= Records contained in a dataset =

-=-=-

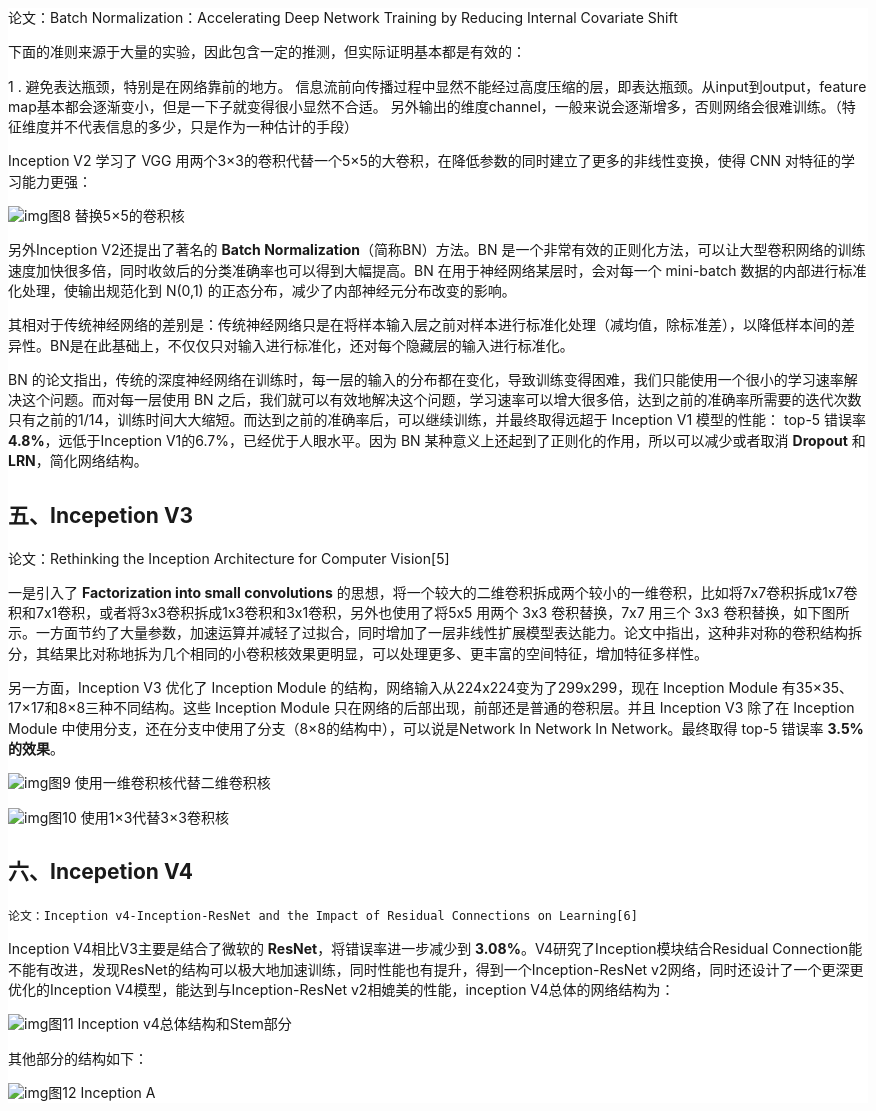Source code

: 论文：Batch Normalization：Accelerating Deep Network Training by Reducing Internal Covariate Shift

下面的准则来源于大量的实验，因此包含一定的推测，但实际证明基本都是有效的：

1 . 避免表达瓶颈，特别是在网络靠前的地方。 信息流前向传播过程中显然不能经过高度压缩的层，即表达瓶颈。从input到output，feature map基本都会逐渐变小，但是一下子就变得很小显然不合适。 另外输出的维度channel，一般来说会逐渐增多，否则网络会很难训练。（特征维度并不代表信息的多少，只是作为一种估计的手段）

Inception V2 学习了 VGG 用两个3×3的卷积代替一个5×5的大卷积，在降低参数的同时建立了更多的非线性变换，使得 CNN 对特征的学习能力更强：

![img](https://pic4.zhimg.com/80/v2-c6607520a745dabbee275aba9ac1fdeb_hd.jpg)图8 替换5×5的卷积核

另外Inception V2还提出了著名的 **Batch Normalization**（简称BN）方法。BN 是一个非常有效的正则化方法，可以让大型卷积网络的训练速度加快很多倍，同时收敛后的分类准确率也可以得到大幅提高。BN 在用于神经网络某层时，会对每一个 mini-batch 数据的内部进行标准化处理，使输出规范化到 N(0,1) 的正态分布，减少了内部神经元分布改变的影响。

其相对于传统神经网络的差别是：传统神经网络只是在将样本输入层之前对样本进行标准化处理（减均值，除标准差），以降低样本间的差异性。BN是在此基础上，不仅仅只对输入进行标准化，还对每个隐藏层的输入进行标准化。

BN 的论文指出，传统的深度神经网络在训练时，每一层的输入的分布都在变化，导致训练变得困难，我们只能使用一个很小的学习速率解决这个问题。而对每一层使用 BN 之后，我们就可以有效地解决这个问题，学习速率可以增大很多倍，达到之前的准确率所需要的迭代次数只有之前的1/14，训练时间大大缩短。而达到之前的准确率后，可以继续训练，并最终取得远超于 Inception V1 模型的性能： top-5 错误率 **4.8%**，远低于Inception V1的6.7%，已经优于人眼水平。因为 BN 某种意义上还起到了正则化的作用，所以可以减少或者取消 **Dropout** 和 **LRN**，简化网络结构。

## **五、Incepetion V3**

论文：Rethinking the Inception Architecture for Computer Vision[5]

一是引入了 **Factorization into small convolutions** 的思想，将一个较大的二维卷积拆成两个较小的一维卷积，比如将7x7卷积拆成1x7卷积和7x1卷积，或者将3x3卷积拆成1x3卷积和3x1卷积，另外也使用了将5x5 用两个 3x3 卷积替换，7x7 用三个 3x3 卷积替换，如下图所示。一方面节约了大量参数，加速运算并减轻了过拟合，同时增加了一层非线性扩展模型表达能力。论文中指出，这种非对称的卷积结构拆分，其结果比对称地拆为几个相同的小卷积核效果更明显，可以处理更多、更丰富的空间特征，增加特征多样性。

另一方面，Inception V3 优化了 Inception Module 的结构，网络输入从224x224变为了299x299，现在 Inception Module 有35×35、17×17和8×8三种不同结构。这些 Inception Module 只在网络的后部出现，前部还是普通的卷积层。并且 Inception V3 除了在 Inception Module 中使用分支，还在分支中使用了分支（8×8的结构中），可以说是Network In Network In Network。最终取得 top-5 错误率 **3.5%的效果**。

![img](https://pic3.zhimg.com/80/v2-7e559c566e8a0e06ab190bfda354fd0e_hd.jpg)图9 使用一维卷积核代替二维卷积核

![img](https://pic1.zhimg.com/80/v2-5c3a8513e786c513523a1415ac934c1c_hd.jpg)图10 使用1×3代替3×3卷积核

## **六、Incepetion V4**

```text
论文：Inception v4-Inception-ResNet and the Impact of Residual Connections on Learning[6]
```

Inception V4相比V3主要是结合了微软的 **ResNet**，将错误率进一步减少到 **3.08%**。V4研究了Inception模块结合Residual Connection能不能有改进，发现ResNet的结构可以极大地加速训练，同时性能也有提升，得到一个Inception-ResNet v2网络，同时还设计了一个更深更优化的Inception V4模型，能达到与Inception-ResNet v2相媲美的性能，inception V4总体的网络结构为：

![img](https://pic3.zhimg.com/80/v2-597595fc10f466d70331dfeb3a30eada_hd.jpg)图11 Inception v4总体结构和Stem部分

其他部分的结构如下：



![img](https://pic3.zhimg.com/80/v2-92855a93f0cd2f10c6cf741ed6daad0e_hd.jpg)图12 Inception A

-=-=-

= Task to complete =
Restate the entries verbatim and exclude any pictures.

= Task result =
Source code

: 论文：Batch Normalization：Accelerating Deep Network Training by Reducing Internal Covariate Shift

下面的准则来源于大量的实验，因此包含一定的推测，但实际证明基本都是有效的：

1 . 避免表达瓶颈，特别是在网络靠前的地方。 信息流前向传播过程中显然不能经过高度压缩的层，即表达瓶颈。从input到output，feature map基本都会逐渐变小，但是一下子就变得很小显然不合适。 另外输出的维度channel，一般来说会逐渐增多，否则网络会很难训练。（特征维度并不代表信息的多少，只是作为一种估计的手段）

Inception V2 学习了 VGG 用两个3×3的卷积代替一个5×5的大卷积，在降低参数的同时建立了更多的非线性变换，使得 CNN 对特征的学习能力更强：

![img](https://pic4.zhimg.com/80/v2-c6607520a745dabbee275aba9ac1fdeb_hd.jpg)图8 替换5×5的卷积核

另外Inception V2还提出了著名的 **Batch Normalization**（简称BN）方法。BN 是一个非常有效的正则化方法，可以让大型卷积网络的训练速度加快很多倍，同时收敛后的分类准确率也可以得到大幅提高。BN 在用于神经网络某层时，会对每一个 mini-batch 数据的内部进行标准化处理，使输出规范化到 N(0,1) 的正态分布，减少了内部神经元分布改变的影响。

其相对于传统神经网络的差别是：传统神经网络只是在将样本输入层之前对样本进行标准化处理（减均值，除标准差），以降低样本间的差异性。BN是在此基础上，不仅仅只对输入进行标准化，还对每个隐藏层的输入进行标准化。

BN 的论文指出，传统的深度神经网络在训练时，每一层的输入的分布都在变化，导致训练变得困难，我们只能使用一个很小的学习速率解决这个问题。而对每一层使用 BN 之后，我们就可以有效地解决这个问题，学习速率可以增大很多倍，达到之前的准确率所需要的迭代次数只有之前的1/14，训练时间大大缩短。而达到之前的准确率后，可以继续训练，并最终取得远超于 Inception V1 模型的性能： top-5 错误率 **4.8%**，远低于Inception V1的6.7%，已经优于人眼水平。因为 BN 某种意义上还起到了正则化的作用，所以可以减少或者取消 **Dropout** 和 **LRN**，简化网络结构。

## **五、Incepetion V3**

论文：Rethinking the Inception Architecture for Computer Vision[5]

一是引入了 **Factorization into small convolutions** 的思想，将一个较大的二维卷积拆成两个较小的一维卷积，比如将7x7卷积拆成1x7卷积和7x1卷积，或者将3x3卷积拆成1x3卷积和3x1卷积，另外也使用了将5x5 用两个 3x3 卷积替换，7x7 用三个 3x3 卷积替换，如下图所示。一方面节约了大量参数，加速运算并减轻了过拟合，同时增加了一层非线性扩展模型表达能力。论文中指出，这种非对称的卷积结构拆分，其结果比对称地拆为几个相同的小卷积核效果更明显，可以处理更多、更丰富的空间特征，增加特征多样性。

另一方面，Inception V3 优化了 Inception Module 的结构，网络输入从224x224变为了299x299，现在 Inception Module 有35×35、17×17和8×8三种不同结构。这些 Inception Module 只在网络的后部出现，前部还是普通的卷积层。并且 Inception V3 除了在 Inception Module 中使用分支，还在分支中使用了分支（8×8的结构中），可以说是Network In Network In Network。最终取得 top-5 错误率 **3.5%的效果**。

![img](https://pic3.zhimg.com/80/v2-7e559c566e8a0e06ab190bfda354fd0e_hd.jpg)图9 使用一维卷积核代替二维卷积核

![img](https://pic1.zhimg.com/80/v2-5c3a8513e786c513523a1415ac934c1c_hd.jpg)图10 使用1×3代替3×3卷积核

## **六、Incepetion V4**

```text
论文：Inception v4-Inception-ResNet and the Impact of Residual Connections on Learning[6]
```

Inception V4相比V3主要是结合了微软的 **ResNet**，将错误率进一步减少到 **3.08%**。V4研究了Inception模块结合Residual Connection能不能有改进，发现ResNet的结构可以极大地加速训练，同时性能也有提升，得到一个Inception-ResNet v2网络，同时还设计了一个更深更优化的Inception V4模型，能达到与Inception-ResNet v2相媲美的性能，inception V4总体的网络结构为：

![img](https://pic3.zhimg.com/80/v2-597595fc10f466d70331dfeb3a30eada_hd.jpg)图11 Inception v4总体结构和Stem部分

其他部分的结构如下：



![img](https://pic3.zhimg.com/80/v2-92855a93f0cd2f10c6cf741ed6daad0e_hd.jpg)图12 Inception A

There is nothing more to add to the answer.